Published: June 2021

Background And Aims: Approximately 75% of patients admitted with small bowel obstruction have intra-abdominal adhesions as their cause (adhesive small bowel obstruction). Up to 70% of adhesive small bowel obstruction cases, in the absence of strangulation and bowel ischemia, can be successfully treated with conservative management. However, emerging evidence shows that surgery performed early during the first episode of adhesive small bowel obstruction is highly effective. The objective of this narrative review is to summarize the current evidence on adhesive small bowel obstruction management strategies.

Materials And Methods: A review of the literature published over the last 20 years was performed to assess Who, hoW, Why, When, What, and Where diagnose and operate on patients with adhesive small bowel obstruction.

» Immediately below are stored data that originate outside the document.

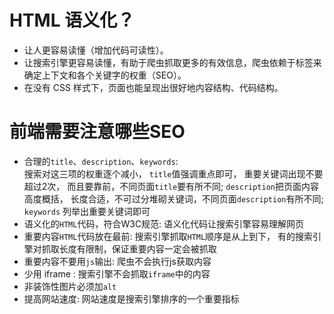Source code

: # HTML 语义化？
- 让人更容易读懂（增加代码可读性）。
- 让搜索引擎更容易读懂，有助于爬虫抓取更多的有效信息，爬虫依赖于标签来确定上下文和各个关键字的权重（SEO）。
- 在没有 CSS 样式下，页面也能呈现出很好地内容结构、代码结构。

# 前端需要注意哪些SEO
- 合理的`title`、`description`、`keywords`:  
搜索对这三项的权重逐个减小， `title`值强调重点即可， 重要关键词出现不要超过2次， 而且要靠前，不同⻚面`title`要有所不同; `description`把⻚面内容高度概括， ⻓度合适，不可过分堆砌关键词，不同⻚面`description`有所不同; `keywords` 列举出重要关键词即可
- 语义化的`HTML`代码，符合W3C规范: 
语义化代码让搜索引擎容易理解网⻚
- 重要内容`HTML`代码放在最前:
搜索引擎抓取`HTML`顺序是从上到下， 有的搜索引擎对抓取⻓度有限制，保证重要内容一定会被抓取
- 重要内容不要用`js`输出:
爬虫不会执行js获取内容 
- 少用 iframe :
搜索引擎不会抓取`iframe`中的内容
- 非装饰性图片必须加`alt`
- 提高网站速度: 
网站速度是搜索引擎排序的一个重要指标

Results: Adequate patient selection through physical examination and computed tomography is the key factor of the entire management strategy, as failure to detect patients with strangulated adhesive small bowel obstruction and bowel ischemia is associated with significant morbidity and mortality. The indication for surgical exploration is usually defined as a failure to pass contrast into the ascending colon within 8-24 h. However, operative management with early adhesiolysis, defined as operative intervention on either the calendar day of admission or the calendar day after admission, has recently shown to be associated with an overall long-term survival benefit compared to conservative management. Regarding the surgical technique, laparoscopy should be used only in selected patients with an anticipated single obstructing band, and there should be a low threshold for conversion to an open procedure in cases of high risk of bowel injuries.

Conclusion: Although most adhesive small bowel obstruction patients without suspicion of bowel strangulation or gangrene are currently managed nonoperatively, the long-term outcomes following this approach need to be analyzed in a more exhaustive way, as surgery performed early during the first episode of adhesive small bowel obstruction has shown to be highly effective, with a lower rate of recurrence.